Diário da Manhã
- Type: Daily newspaper
- Publisher: Companhia Nacional Editora
- Founded: 4 April 1931
- Ceased publication: 1971
- Political alignment: Right-wing
- Language: Portuguese
- Headquarters: Lisbon
- Country: Portugal

= Diário da Manhã =

Daily newspaper in Portugal (1931–1971)

Diário da Manhã (Daily Morning) was a daily newspaper published between 1931 and 1971 in Lisbon, Portugal. It was the official paper of the National Union.

==History and profile==
Diário da Manhã was first published on 4 April 1931 as an official organ of the National Union, ruling party of Portugal from 1932 to 1974. The paper was published by the Companhia Nacional Editora and was headquartered in Lisbon. Major editors and directors of the paper included Domingos Garcia Pulido, António da Fonseca and Barradas de Oliveira. José María Costa Júnior also worked for Diário da Manhã.

In the early 1971 Diário da Manhã merged with another newspaper entitled A Voz to create Época which was launched on 1 February 1971. The issues of Diário da Manhã were archived at the National Photography Archive, Portugal.
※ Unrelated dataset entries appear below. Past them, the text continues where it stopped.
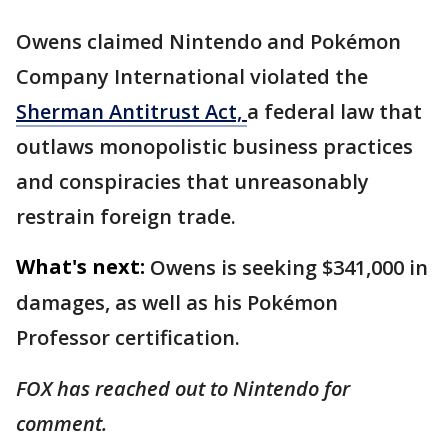
Owens claimed Nintendo and Pokémon
Company International violated the
Sherman Antitrust Act,
a federal law that
outlaws monopolistic business practices
and conspiracies that unreasonably
restrain foreign trade.
What's next:
Owens is seeking $341,000 in
damages, as well as his Pokémon
Professor certification.
FOX has reached out to Nintendo for
comment.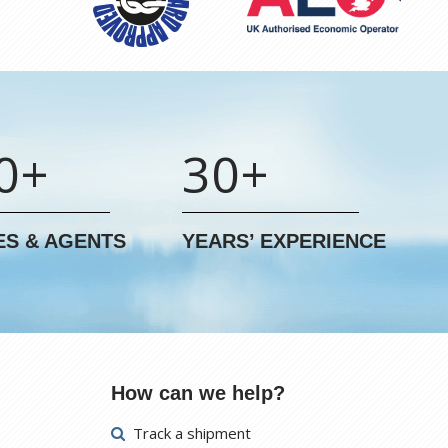
0+
30+
ES & AGENTS
YEARS’ EXPERIENCE
How can we help?
Track a shipment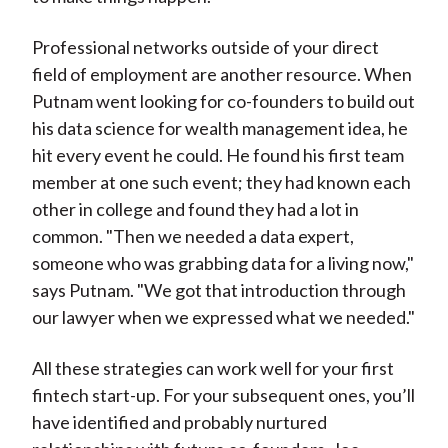
Professional networks outside of your direct
field of employment are another resource. When
Putnam went looking for co-founders to build out
his data science for wealth management idea, he
hit every event he could. He found his first team
member at one such event; they had known each
other in college and found they had a lot in
common. "Then we needed a data expert,
someone who was grabbing data for a living now,"
says Putnam. "We got that introduction through
our lawyer when we expressed what we needed."
All these strategies can work well for your first
fintech start-up. For your subsequent ones, you’ll
have identified and probably nurtured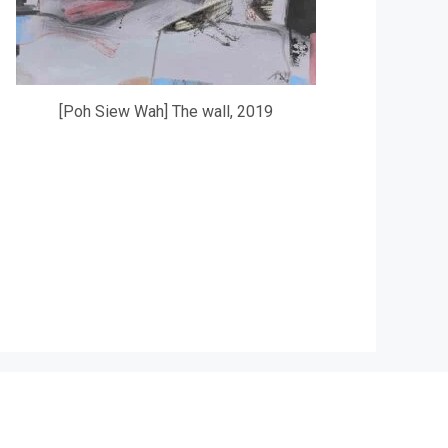
[Poh Siew Wah] The wall, 2019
==Political ideology and content==
Throughout its run Diário da Manhã acted as a mouthpiece of the Salazar regime and was one of its propaganda outlets. The paper adopted an anti-Communist political stance.
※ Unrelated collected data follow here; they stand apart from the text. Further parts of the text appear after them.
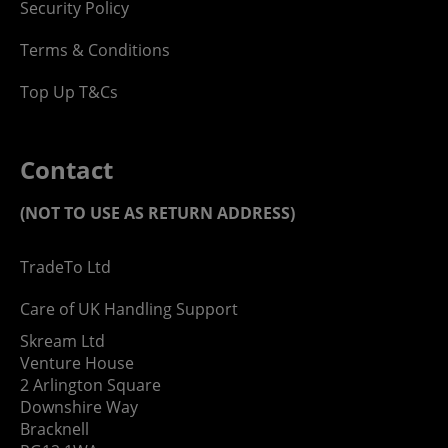
Security Policy
Terms & Conditions
Top Up T&Cs
Contact
(NOT TO USE AS RETURN ADDRESS)
TradeTo Ltd
Care of UK Handling Support
Skream Ltd
Venture House
2 Arlington Square
Downshire Way
Bracknell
In terms of journalism, Diário da Manhã was not impressive.
Diário da Manhãs editorials in 1934 attacked the university teachers and other educators serving at different levels arguing that they were left-wing activists, school demagogues and political party agents. It was one of the supporters of the future Spanish ruler Francisco Franco during the Spanish Civil War between 1936 and 1939 and was instrumental in improving his public image. The Hungarian revolution in 1956 was frequently featured in the pages of Diário da Manhã which had a supportive approach towards the anti-Soviet forces led by Imre Nagy.